Globalement, les femmes perçoivent davantage ces stresseurs comparativement aux hommes. Mis à part le débordement de la vie professionnelle sur la vie privée, les infirmier(e)s et les aides-soignant(e)s sont les deux professions qui perçoivent le plus ces stresseurs.

"Patients, prenez soin de vos soignants !"
Eric Galam, professeur des universités, responsable du DIU « Soigner les soignants » l’a déjà souligné, "un soignant a le droit d’être humain et en souffrance, il faut donc l’entendre, le prendre en considération et agir". Ce dernier "Carnet de santé des Français et des personnels de santé et hospitaliers" pointe, une fois encore, le même constat. De plus, cette souffrance, ce manque de considération peut avoir des dommages collatéraux importants au niveau de la qualité des soins dispensés aux patients. Une récente étude s’est penché sur le lien entre moral des soignants et qualité des soins à travers le burn-out des professionnels de santé et les incidents de sécurité sur les patients : 1 soignant sur 2 a déjà subi un burn-out et dans quasiment 1 cas sur 10, ce burn-out conduit au moins à 1 incident médical de sécurité sur un patient. Un chiffre inchangé en 12 mois et qui est même en augmentation de 6% chez les aides-soignants. De son côté le Dr Philippe de Normandie, Directeur des relations santé (Groupe Nehs), n’hésite pas à adresser une impérieuse injonction à nos concitoyens : "patients, prenez-soin de vos soignants" ; un engagement pris également par Agnès Buzyn, ministre des Solidarités et de la Santé. Une chose est sûre, "on améliorera la qualité des soins apportés aux patients que si on se préoccupe des difficultés des soignants ; ils ne peuvent plus être une variable d’ajustement du système de santé."

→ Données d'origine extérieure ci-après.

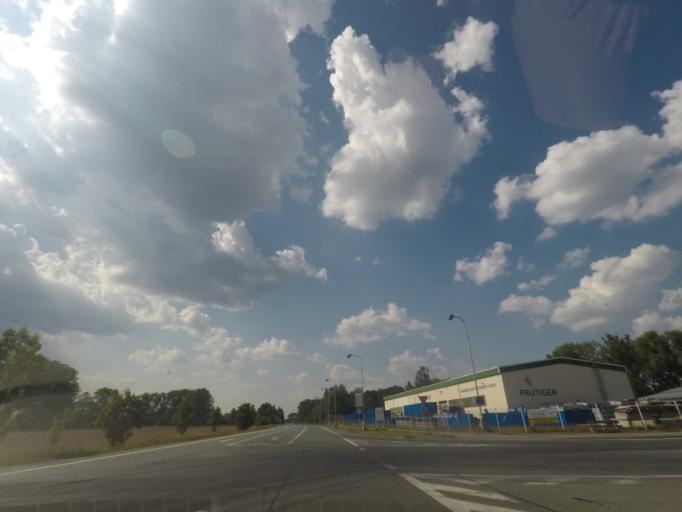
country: CZ
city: Tyniste nad Orlici
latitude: 50.1577
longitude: 16.0633
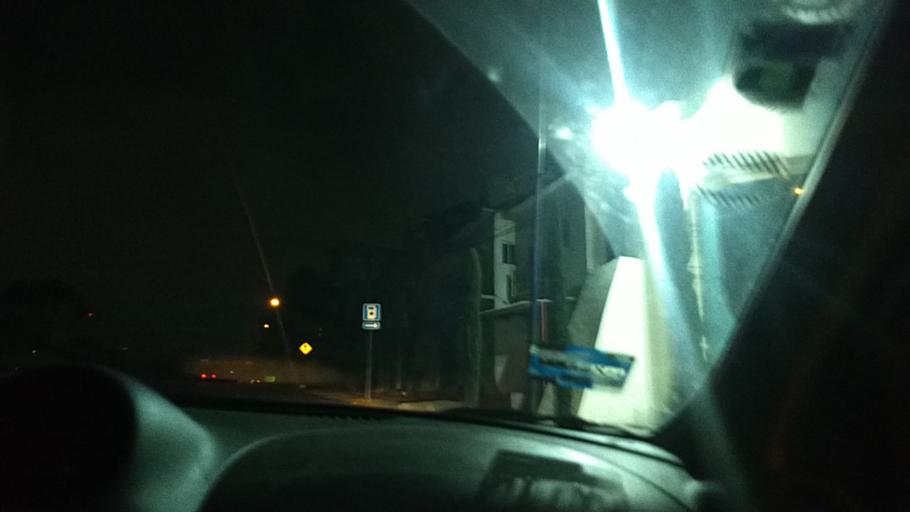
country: MX
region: Mexico
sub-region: Tultitlan
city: Buenavista
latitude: 19.5890
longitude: -99.1920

1- Enquête coordonnée par la MNH, menée par l’institut indépendant Odoxa, en partenariat avec l’association SPS (Soins aux professionnels en santé) et l’expertise du Laboratoire de Psychologie de l’Université de Bourgogne Franche Comté (Didier Truchot, Professeur de psychologie sociale). Enquête réalisée auprès d’un échantillon de professionnels de santé interrogés par internet du 27 septembre au 30 octobre 2018. Echantillon de 6078 professionnels de santé dont 1307 personnels hospitaliers. En détail : 534 médecins généralistes, 506 médecins spécialistes, 71 internes ; 789 infirmier(e)s ; 308 aides-soignants ; 475 sages-femmes ;1 067 masseurs-kinésithérapeutes ; 399 pharmaciens ; 1199 orthophonistes ; 314 dentistes ; 416 autres professionnels.